2. A better focus on training and retention: In some cases, it will be impossible to find even good matches for all of the positions you need to fill. Sometimes that can be because of location or a labor shortage in the industry itself. Some companies choose to escalate the salary until they start landing the people they need but others are using training programs to supplement their workforce. Keeping existing employees happy and onboard is the cheapest form of hiring. Retention would have to become a huge strategy to avoid hiring.

3. Throw cost-of-hire concerns out the window: If time is everything, the effectiveness of a hiring tool (whether it be a job board, a referral program or even social media recruiting) must reign supreme above its cost. San Francisco State University professor of management Dr. John Sullivan banned cost of hire calculations when he was a chief talent officer because, as he writes, "cost per hire had the negative effect of causing our recruiters to shift their focus toward cost reduction and away from our real job, which was to produce high-performing hires."

4. Recruiting would become a hunting profession again: The term headhunter is a little out of date, not just because of its taboo-sounding name but also because many recruiters don't hunt. They are administrators, project managers or coordinators. They post jobs to job boards, social media sites and then wait for the results to come in. If you only had 60 days to fill a job, you'd want some assurances that your team could do it, even if the application flow wasn't there.

5. A more honest evaluation of what the organization needs: With a better understanding of the job market and what's available, along with recruiters who are empowered and enabled to find those folks in a timely manner, hiring managers and recruiters will be able to have a really honest discussion about priorities.
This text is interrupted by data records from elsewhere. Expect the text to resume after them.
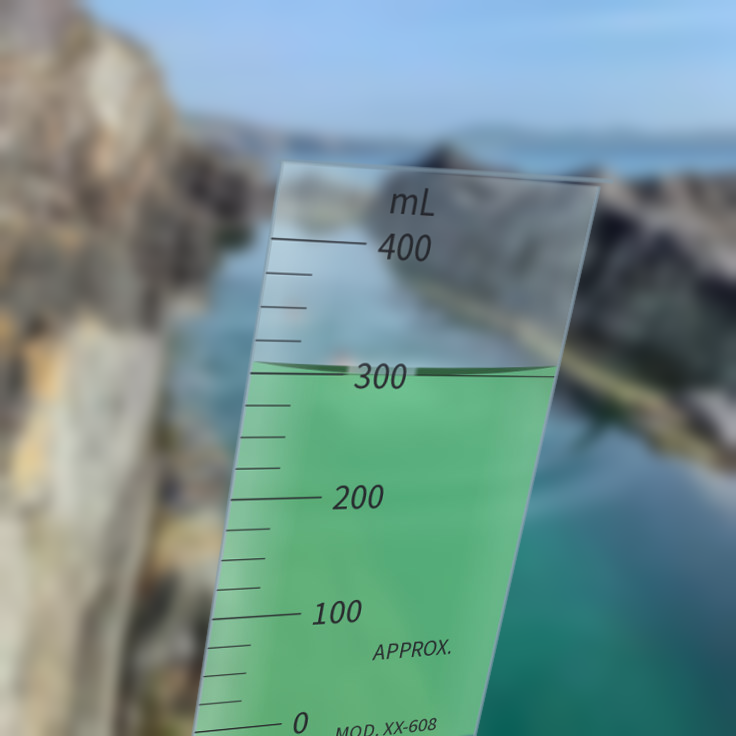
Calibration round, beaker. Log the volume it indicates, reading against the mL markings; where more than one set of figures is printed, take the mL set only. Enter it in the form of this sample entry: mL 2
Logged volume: mL 300
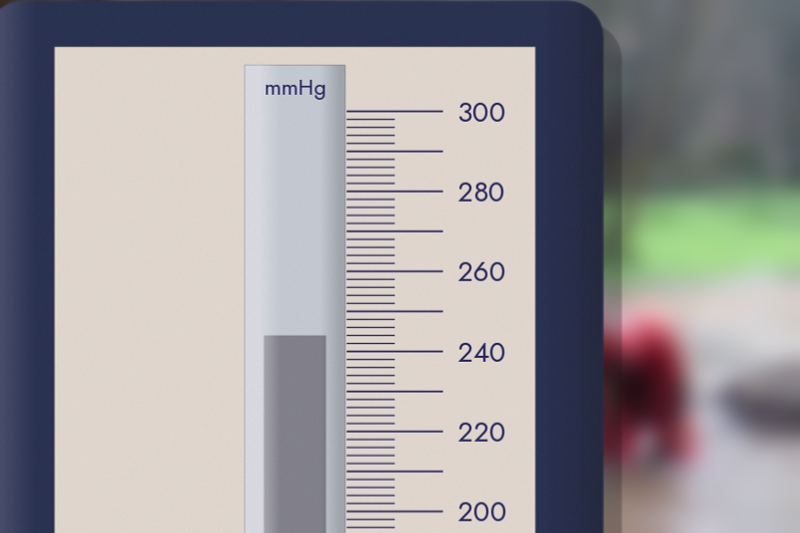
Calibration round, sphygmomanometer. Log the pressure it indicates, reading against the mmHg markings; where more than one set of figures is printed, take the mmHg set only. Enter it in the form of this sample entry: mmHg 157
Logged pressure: mmHg 244
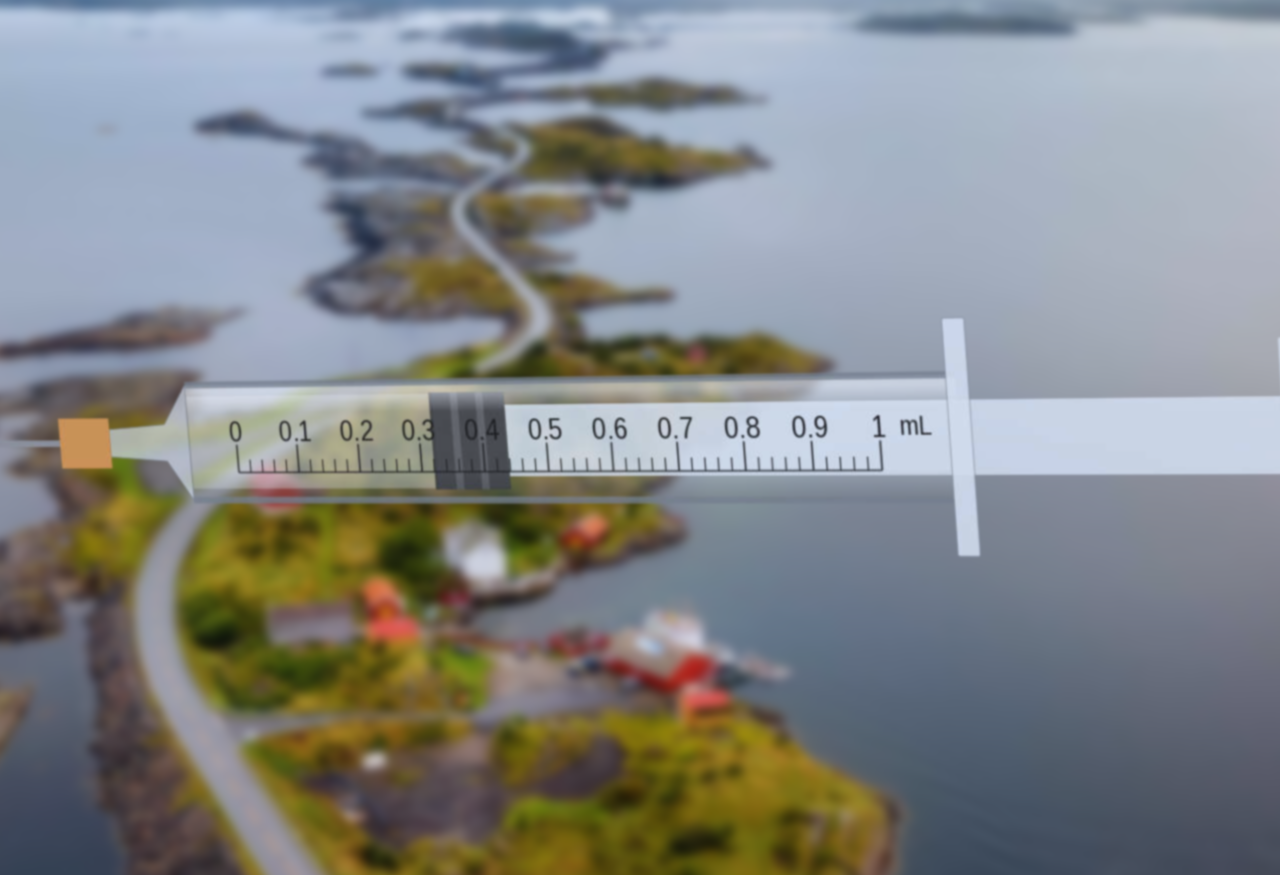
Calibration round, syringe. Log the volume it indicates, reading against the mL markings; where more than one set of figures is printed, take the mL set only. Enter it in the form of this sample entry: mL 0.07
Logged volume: mL 0.32
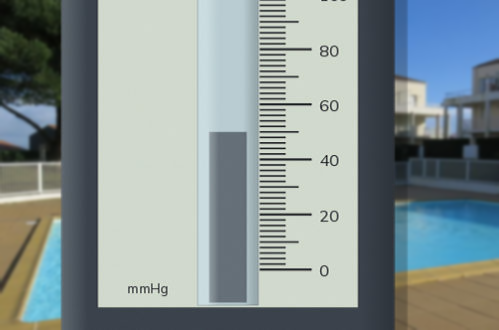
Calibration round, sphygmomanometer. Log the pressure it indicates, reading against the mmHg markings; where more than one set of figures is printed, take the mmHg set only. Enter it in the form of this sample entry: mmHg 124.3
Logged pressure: mmHg 50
When you can't float out a job opening forever, it forces all parties to understand the capacity of a recruiting department as well as what are the highest impact positions you should be hiring for.

This exercise is about is planning and preparing for the best realistic talent acquisition outcomes. Even if you can't live in this ideal, you can better understand your situation to aim for more realistic candidate expectations.

I can guarantee that a senior software engineer with seven years of experience in all of your programming languages is not going to walk through your door and say they are willing to work for a salary well below the typical median pay. Purple squirrels aren't measures of success. At the very best, they are a measurement of luck and at the very least, they are the sad result of a poor understanding of the employment market and a company's recruiting capabilities and consequences.

2 comments:

Anonymous said...

Jonathan: Excellent post. I agree...not to mention just about everyone has a different opinion of what perfection actually looks like. It would appear that if we can get back to charecter and competance as well as team building we have a better chance at experiencing professional success.

Jon Low said...

Character and competence summarize it perfectly. Thanks.